WASHINGTON — WASHINGTON - On the eve of the 10th anniversary of a law to end discrimination against 57 million Americans with disabilities, advocates claim that progress under it has been too slow, businesses that the burdens have been too great and a federal panel that the Clinton administration's enforcement has been timid.
All agree that the 1990 Americans with Disabilities Act has changed public attitudes and improved access for the disabled. Still, disability groups are becoming more vocal, impatient and litigious as they see the promise of the landmark civil rights law thwarted by court decisions limiting the definition of disability and frustrated by spotty compliance.
"When push comes to shove, we are going to shove back," said Marc Fiedler, chairman of the Disability Rights Council, an advocacy group based in Washington that is aggressive in suing alleged violators of the disabilities law. "We have tried different approaches - nice letters, angry letters - but now we say to businesses and employers, 'Tell it to the judge.' A lawsuit is the atomic bomb."
Fiedler's group recently launched such a suit against Ames Department Stores, the largest discount retailer in the Northeast. The class-action lawsuit, which is about to be amended to include plaintiffs from Massachusetts, alleges that the Connecticut-based company ignored customer complaints for more than a year and has failed to remove structural barriers to people in wheelchairs.
In court papers, Ames denies the charges. The company is "committed to making its stores accessible, and since the company emerged from bankruptcy (in 1992) has spent $8 million or more in that regard," Ames said in a statement. The retailer, which has 35 stores in Massachusetts, also said it had informed the Disability Rights Council of remedial steps before the lawsuit was filed.
There is no argument from Fiedler and other people with disabilities that their world has changed dramatically in the decade since Congress passed the Disabilities Act with bipartisan enthusiasm, and President George Bush, a strong backer, signed the measure into law on July 26, 1990.

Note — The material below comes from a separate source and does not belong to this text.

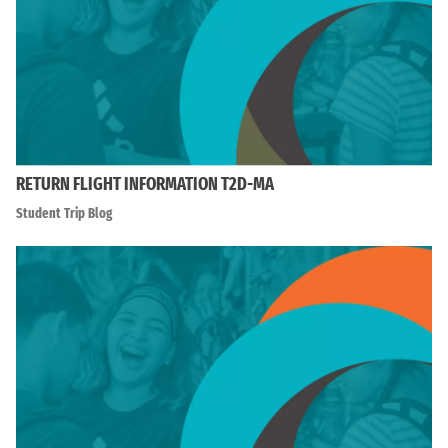
RETURN FLIGHT INFORMATION T2D-MA
Student Trip Blog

Hundreds of technical guidelines devised to implement the law have brought wider aisles, lower counters and drinking fountains, automatic doors, and more accessible restrooms and fitting rooms in retail stores. Many restaurants and hotels have installed ramps and more elevators. Supermarkets have more handicapped parking spaces and fewer "cart corrals" that block wheelchair access to entrances. Movie theaters have listening devices for deaf people, and 80 percent of public buses now are equipped with wheelchair lifts.

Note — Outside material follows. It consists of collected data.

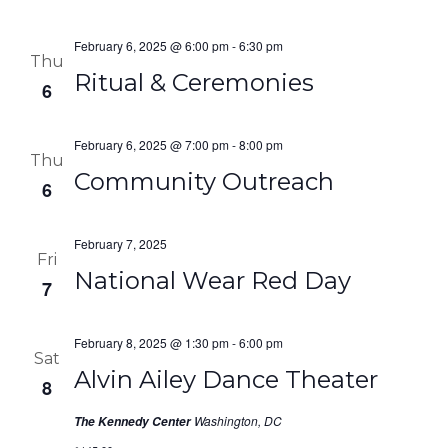
February 6, 2025 @ 6:00 pm
-
6:30 pm
Thu
Ritual & Ceremonies
6
February 6, 2025 @ 7:00 pm
-
8:00 pm
Thu
Community Outreach
6
February 7, 2025
Fri
National Wear Red Day
7
February 8, 2025 @ 1:30 pm
-
6:00 pm
Sat
Alvin Ailey Dance Theater
8
Washington, DC
The Kennedy Center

This trend has been marked by some high-profile cases: Golfer Casey Martin, whose disability prevents him from walking long distances, successfully sued the PGA tour to allow him to ride in a golf cart. The U.S. attorney's office in Massachusetts took Friendly Ice Cream Corp. to court and got the company to agree to remove access barriers in 704 restaurants in 15 states. The court also ordered Friendly's to pay a $50,000 penalty.
"There is a consciousness and awareness of people with disabilities that is new and absolutely the result of the law that is out there and that businesses have to deal with," said Chai Feldblum, a Georgetown University Law Center professor who helped draft the Americans with Disabilities Act.
Moving the disabled from public assistance to jobs, one of the big political selling points of the legislation, has been slow, officials agree, and claims of employment discrimination have been harder than expected to prove since the Supreme Court ruled last year that anyone with a correctable condition, such as poor eyesight or high-blood pressure, cannot sue an employer under the Disabilities Act.
In a scathing report issued last month to mark the law's anniversary, the National Council on Disability, an independent federal agency, said the Equal Employment Opportunity Commission's "muddled positions" and lack of leadership in pursuing employment-discrimination cases under the ADA may have contributed to the "adverse climate ... which eventually culminated in Supreme Court decisions restrictively construing the definition" of disability.
Some say the legislation is ignored because it is so broad and technical that it is impossible for businesses to interpret and follow it to the letter. Others believe the law was too vague in the requirements and timetable for making structures built before 1990 accessible to people with disabilities. A third explanation is that there are no teeth in the law's enforcement.
Some states do provide damages, and that is why the Ames case is important. If the case goes forward and Ames loses, the company might have to pay damages to all the plaintiffs from states where penalties are allowed.
The fear expressed by corporate lobbyists, that the law's costs would drive businesses to ruin, has not occurred, according to Randy Johnson, a vice president of the U.S. Chamber of Commerce. But he contends that "frivolous" lawsuits are getting out of hand.
Said Steven Grover, a vice president of the National Restaurant Association who oversees the industry's compliance with the ADA: "The ADA was designed for access, not to put money in the pockets of lawyers."